The biggest misconception is the assumption that "attention weights show the model's reasoning itself". A token with a high attention weight does indeed influence the output more easily, but the final output is determined by the content of the weighted values and the non-linear transforms in later layers as well. Jumping to "high weight = that is the reason" leads to wrong explanations. Attention is a clue for interpretation, but it is not equivalent to a causal explanation. Treat visualisations strictly as a tool for generating hypotheses.

Next, the misconception that "lower temperature (scaling) is always better". Lowering the temperature sharpens the attention and concentrates the weight on the single most relevant token. That looks desirable at first, but attention that is too sharp saturates softmax, the gradient vanishes and training stops. And if it only ever looks at one token, it loses the ability to integrate multiple cues. A real Transformer uses the "moderate scale" of √d_k precisely to balance sharpness against smoothness. Try setting the temperature extremely small and extremely large in this tool and verify the drawbacks at both extremes.
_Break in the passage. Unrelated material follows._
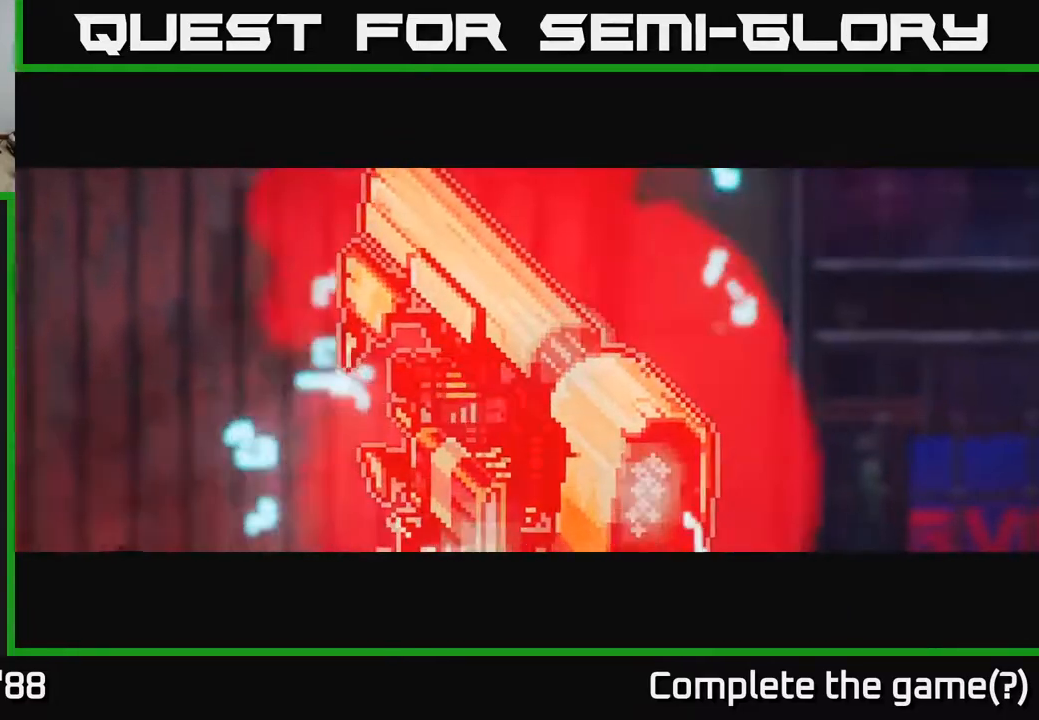
{"dt_ms": 500, "buttons": ["Y"], "left_stick": "left", "right_stick": "center", "events": [[50, "Y", "up"], [133, "Y", "down"], [200, "Y", "up"], [300, "Y", "down"], [367, "Y", "up"], [450, "Y", "down"]]}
Finally, do not think that "the 2-D, three-token setup of this tool is the same as a real Transformer". In an actual model the embedding dimension is in the hundreds, the number of tokens in the thousands, multiple attention heads run in parallel, and Q, K and V are each made by separate trained weight matrices. This tool is a minimal model that fixes key=value to the same unit vector, and is only meant to let you experience the skeleton "dot product → scale → softmax → weighted sum". Once you have grasped the skeleton, move on to the multi-dimensional, multi-head and positional-encoding elements of a real model.

How to Use

  1. Set embedding values for Token 1, Token 2, and Token 3 using the numerical inputs (range -10 to +10 each), representing 1D token representations in the query-key space.
  2. Adjust temperature (0.1 to 2.0) to control attention sharpness: lower values create peaked distributions favoring single tokens, higher values flatten attention across all tokens.
  3. Observe real-time scaled dot-product attention weights w₁, w₂, w₃ computed as softmax(Q·K^T / √d_k · T⁻¹), where d_k=1 and the output vector angle in degrees relative to Token 1 direction.

Worked Example

Set Token 1=5.0, Token 2=2.0, Token 3=-3.0, Temperature=1.0. Raw dot products: 5.0, 2.0, -3.0. Softmax yields approximately w₁=0.747, w₂=0.175, w₃=0.078. Weighted sum=4.11, Output angle≈0° (aligned with highest-scoring token). Raising temperature to 2.0 softens attention to w₁=0.437, w₂=0.315, w₃=0.248, spreading focus and rotating output to ~25°. Entropy increases from 0.61 to 1.04 nats.

Practical Notes

  1. Temperature=0.1 mimics hard attention used in inference; production Transformers often employ T=1.0 during training for gradient stability across attention heads.
  2. Negative token values create attention competition; crossing zero embeddings produces near-uniform weight distribution critical for multi-headed fusion in BERT, GPT architectures.
  3. Monitor Attention entropy: values <0.5 indicate single-token dominance (potential gradient bottleneck), >1.5 indicate insufficient selectivity in sparse attention patterns.